Ausgewählter Textauszug>
Weihnachten queer gelesen

Scherenschnitt einer Krippe vor dem Hintergrund der Intersex-Pride-Flag
Wolfgang Schürger
Menschwerdung und Identität
Weihnachten queer gelesen
"Holder Knabe mit lockigem Haar" - unsere Bilder vom Kind in der Krippe können unsere Vorstellung vom Gott gefälligen Körper beeinflussen. Ein queerer Blick auf diese Bilder und ihre Wirkung.

In wenigen Tagen ist Weihnachten. Wir feiern, dass der große, ewige Gott uns Menschen ganz nah gekommen ist. "Gottes Sohn ist Mensch geborn" werden wir singen. Gott ist einer von uns geworden. Doch halt, genau hier beginnen die Probleme für eine queer-theologische Annäherung an Weihnachten: "einer" oder "eine"?

Bereitgestelltes Material>

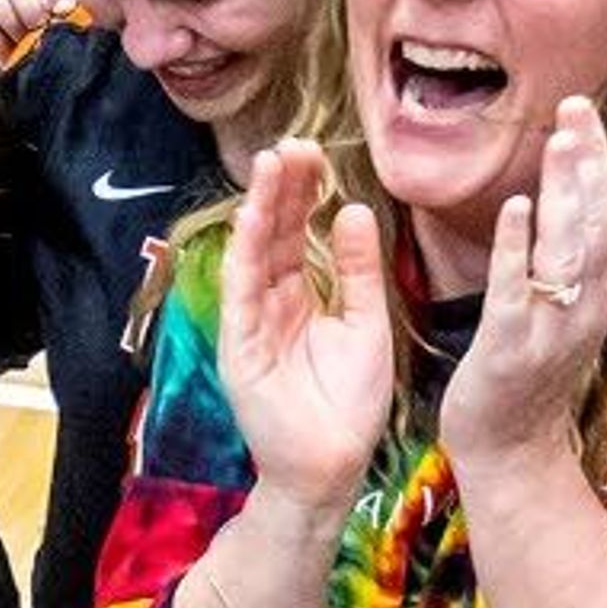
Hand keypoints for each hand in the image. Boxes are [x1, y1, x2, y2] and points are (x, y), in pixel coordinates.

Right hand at [216, 139, 396, 512]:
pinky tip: (254, 217)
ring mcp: (252, 322)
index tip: (315, 152)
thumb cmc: (350, 403)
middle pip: (274, 233)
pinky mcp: (240, 346)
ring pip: (254, 252)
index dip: (304, 192)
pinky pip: (241, 290)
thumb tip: (353, 210)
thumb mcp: (366, 323)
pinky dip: (247, 252)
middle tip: (294, 143)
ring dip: (260, 208)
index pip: (298, 232)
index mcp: (302, 297)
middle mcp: (271, 302)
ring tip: (270, 163)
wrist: (334, 464)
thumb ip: (358, 269)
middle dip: (282, 188)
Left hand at [438, 96, 606, 469]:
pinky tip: (515, 205)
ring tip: (557, 141)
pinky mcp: (512, 347)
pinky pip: (519, 289)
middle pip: (599, 221)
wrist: (513, 453)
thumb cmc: (529, 379)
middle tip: (574, 108)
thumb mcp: (563, 313)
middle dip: (589, 162)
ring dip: (565, 191)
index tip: (583, 113)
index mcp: (598, 294)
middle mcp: (587, 307)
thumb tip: (572, 202)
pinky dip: (518, 245)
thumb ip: (570, 262)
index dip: (599, 162)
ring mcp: (553, 327)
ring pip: (569, 249)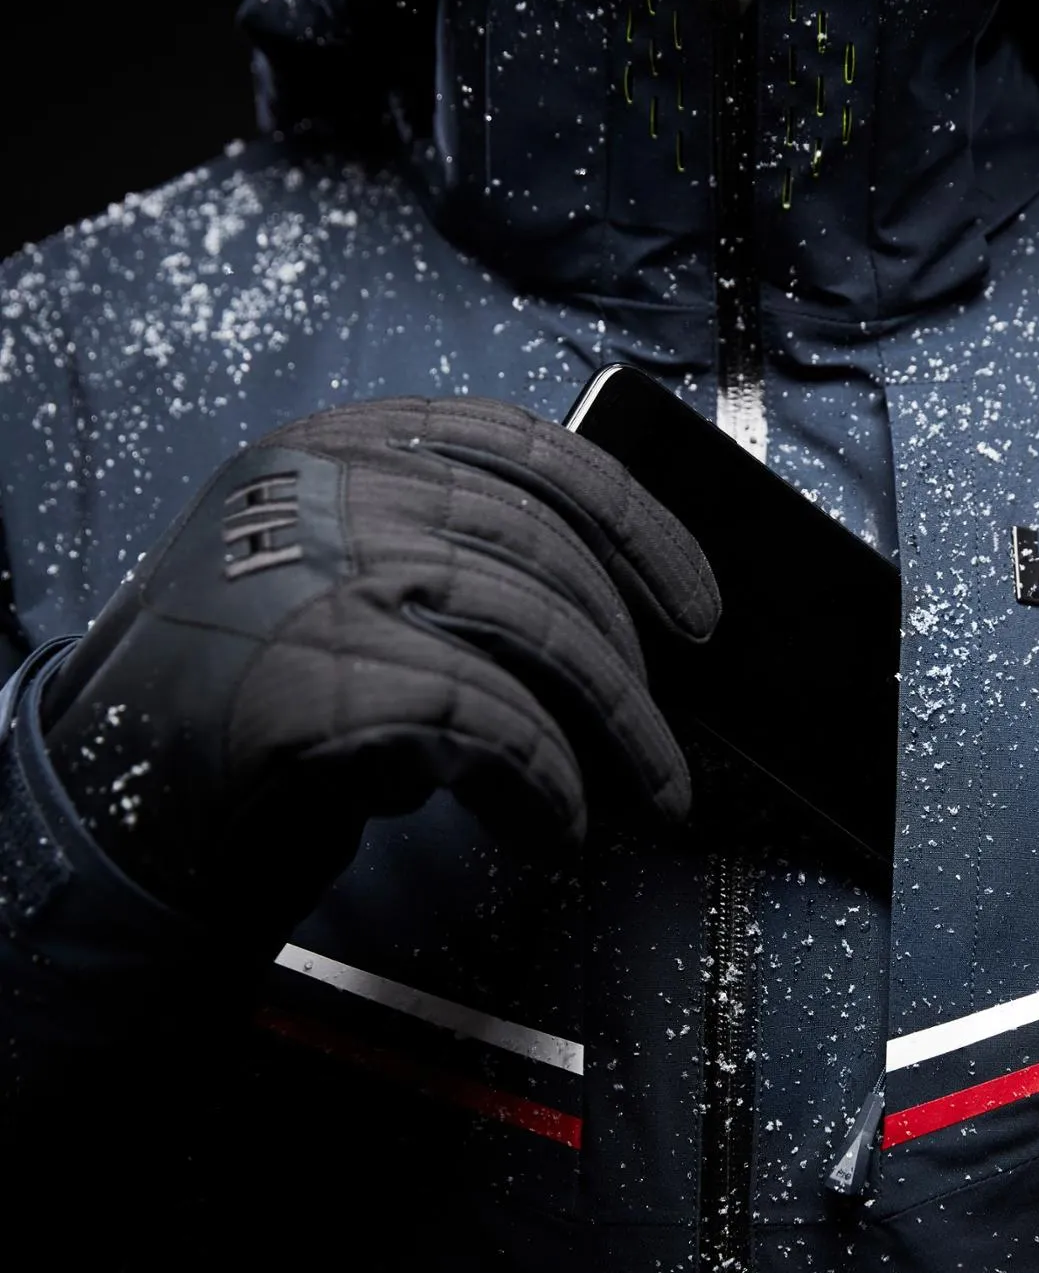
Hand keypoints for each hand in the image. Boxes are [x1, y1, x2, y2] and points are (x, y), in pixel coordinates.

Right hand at [39, 396, 718, 930]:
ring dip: (616, 725)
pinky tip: (552, 826)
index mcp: (337, 446)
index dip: (636, 520)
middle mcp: (325, 482)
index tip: (695, 600)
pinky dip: (546, 779)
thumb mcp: (343, 594)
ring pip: (534, 619)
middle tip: (669, 744)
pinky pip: (487, 713)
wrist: (110, 794)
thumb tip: (609, 627)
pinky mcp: (312, 662)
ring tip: (644, 794)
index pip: (525, 446)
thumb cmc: (246, 701)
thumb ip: (449, 573)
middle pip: (544, 542)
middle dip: (633, 658)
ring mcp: (316, 563)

Zu lösende Aufgabe>
Schreibe den Textauszug beginnend bei „Scherenschnitt einer Krippe“ und weiter bis einschließlich „und ihre Wirkung.“ noch einmal ab. Ersetze darin „Menschwerdung“ durch „Inkarnation“.

Lösung>
Scherenschnitt einer Krippe vor dem Hintergrund der Intersex-Pride-Flag
Wolfgang Schürger
Inkarnation und Identität
Weihnachten queer gelesen
"Holder Knabe mit lockigem Haar" - unsere Bilder vom Kind in der Krippe können unsere Vorstellung vom Gott gefälligen Körper beeinflussen. Ein queerer Blick auf diese Bilder und ihre Wirkung.